I have to find the basis of the nilpotent matrix $A$ of size $3\times3$. $$ \left(\begin{matrix} 1&1&1\\-1&-1&-1\\1&1&0\end{matrix}\right) $$
I found that
- $A^3=0$
- $ker A^0={0}$
- $ker A^1=Span \left(\begin{matrix} -1\\1\\0\end{matrix}\right)$
- $ker A^2=Span \left(\begin{matrix} 0\\0\\1\end{matrix},\begin{matrix} -1\\1\\0\end{matrix} \right)$
I don't know how to work from here, can you please show me how to use the algorithm for finding the Jordan basis of a nilpotent matrix?
I like this order: you know the minimal polynomial is $\lambda^3.$ So, first you choose (it makes no genuine difference) your favorite column vector $w$ such that $$ A^2 w \neq 0. $$ Once that choice is made, everything else is forced.
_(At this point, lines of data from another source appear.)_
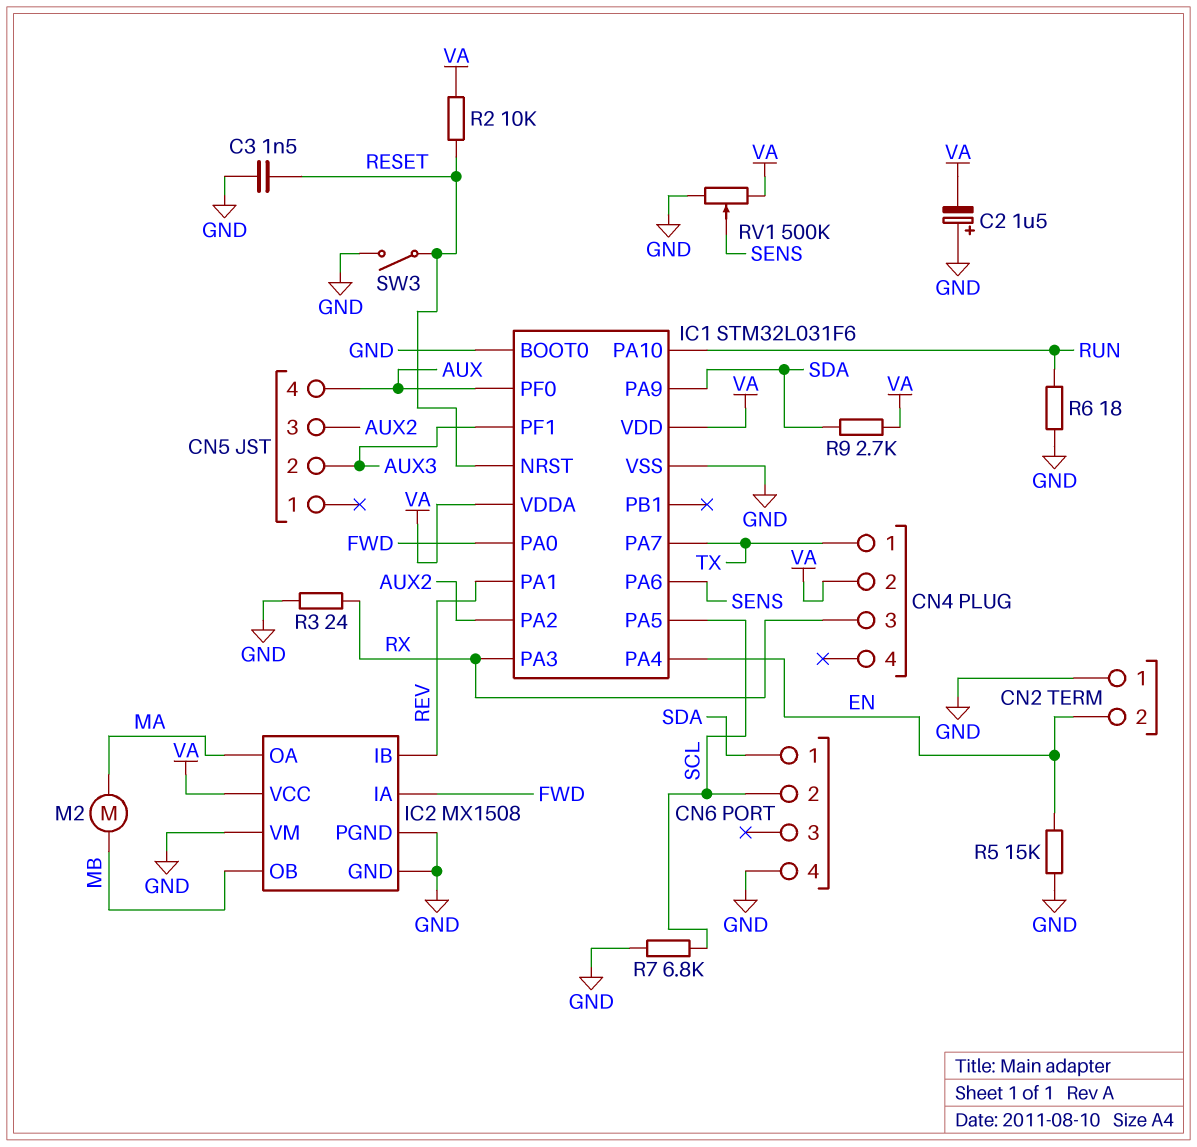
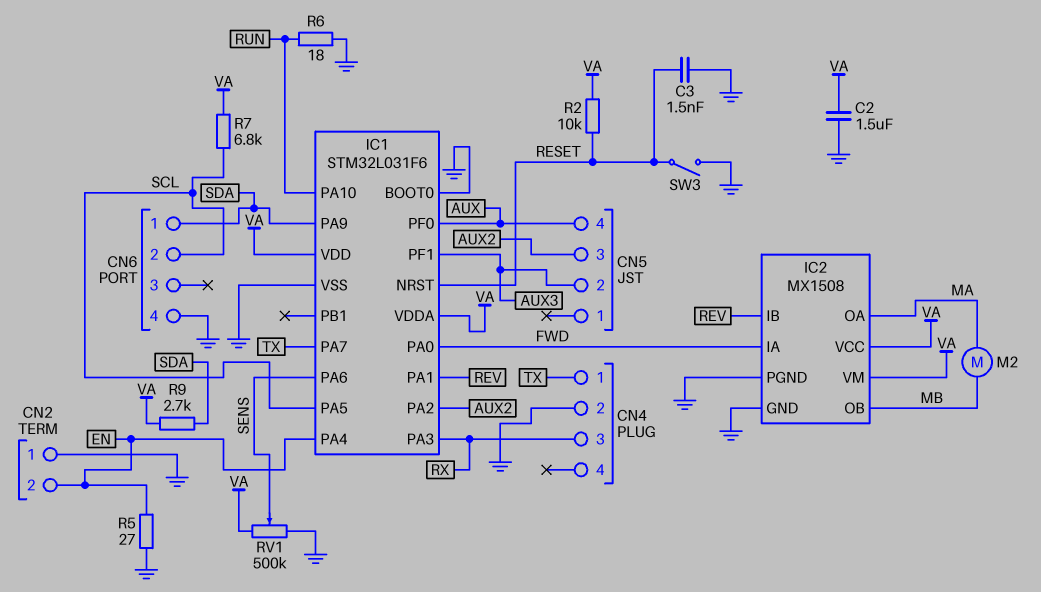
C2: 1.5uF (plus GND, minus VA) -> 1.5uF (GND, VA)
CN4 pin 2: VA -> GND
IC2 pin VM: GND -> VA
R3: 24 (GND, RX) -> none
R5: 15k (EN, GND) -> 27 (EN, GND)
R7: 6.8k (GND, SCL) -> 6.8k (SCL, VA)

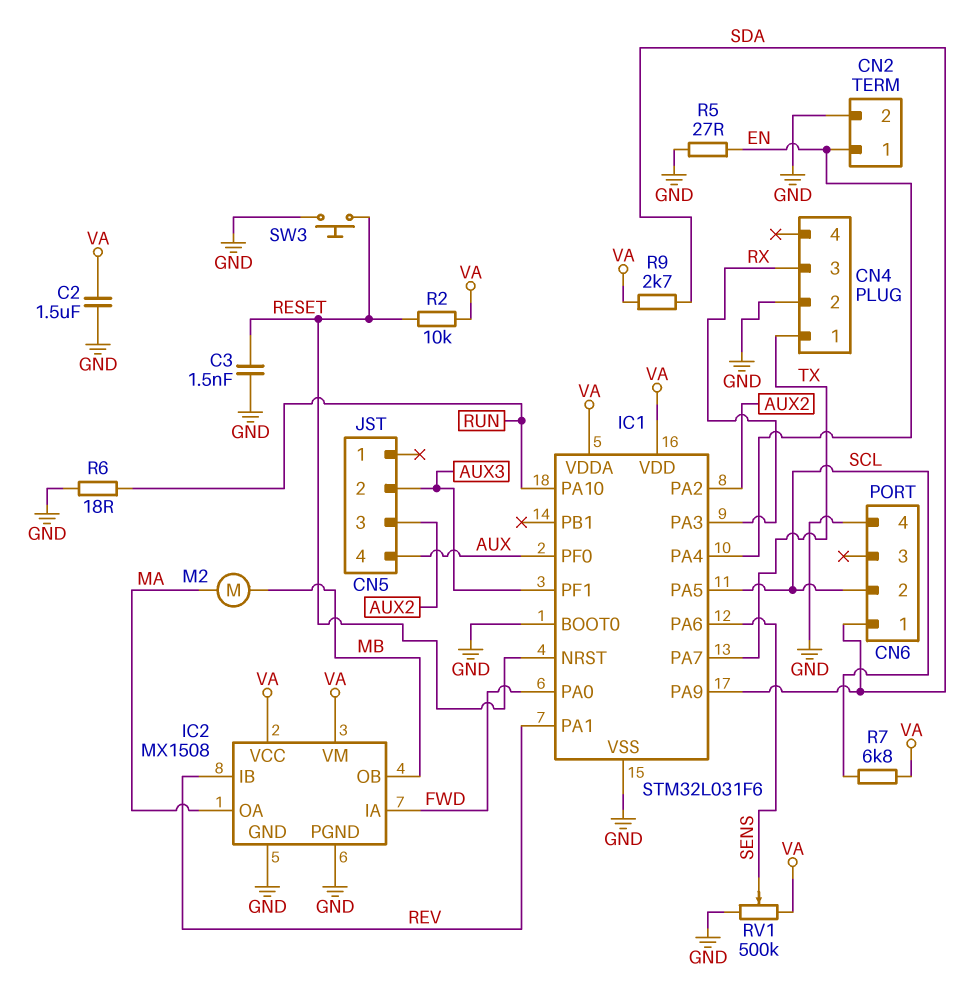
CN2 pin 1: GND -> EN
CN2 pin 2: EN -> GND
SW3: switch (GND, RESET) -> button (GND, RESET)

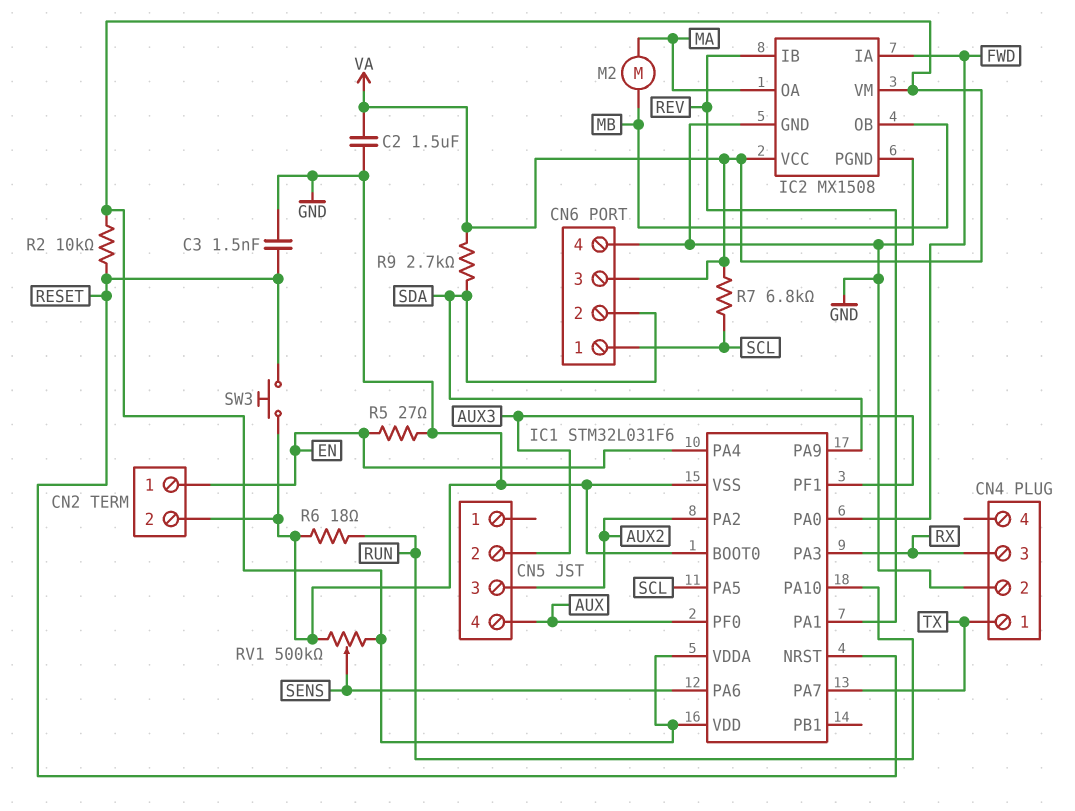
CN6 pin 1: SDA -> SCL
CN6 pin 2: SCL -> SDA
CN6 pin 3: none -> VA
We calculate $$ v = Aw, $$ $$ u = a v $$ Then the change of basis matrix $R$ that goes on the right will have columns, in order, $(u,v,w)$ I like $$ w = \left( \begin{array}{c} 1 \\ 0 \\ 0 \\ \end{array} \right) $$ then we get
$$ R = \left( \begin{array}{ccc} 1&1&1 \\ -1&-1&0 \\ 0&1&0 \\ \end{array} \right) $$ and $$ R^{-1} = \left( \begin{array}{ccc} 0&-1&-1 \\ 0&0&1 \\ 1&1&0 \\ \end{array} \right) $$ and
$$ \left( \begin{array}{ccc} 0&-1&-1 \\ 0&0&1 \\ 1&1&0 \\ \end{array} \right) \left( \begin{array}{ccc} 1&1&1 \\ -1&-1&-1 \\ 1&1&0 \\ \end{array} \right) \left( \begin{array}{ccc} 1&1&1 \\ -1&-1&0 \\ 0&1&0 \\ \end{array} \right) = \left( \begin{array}{ccc} 0&1&0 \\ 0&0&1 \\ 0&0&0 \\ \end{array} \right) $$
and the order we actually use for calculating things
$$ \left( \begin{array}{ccc} 1&1&1 \\ -1&-1&0 \\ 0&1&0 \\ \end{array} \right) \left( \begin{array}{ccc} 0&1&0 \\ 0&0&1 \\ 0&0&0 \\ \end{array} \right) \left( \begin{array}{ccc} 0&-1&-1 \\ 0&0&1 \\ 1&1&0 \\ \end{array} \right) = \left( \begin{array}{ccc} 1&1&1 \\ -1&-1&-1 \\ 1&1&0 \\ \end{array} \right) $$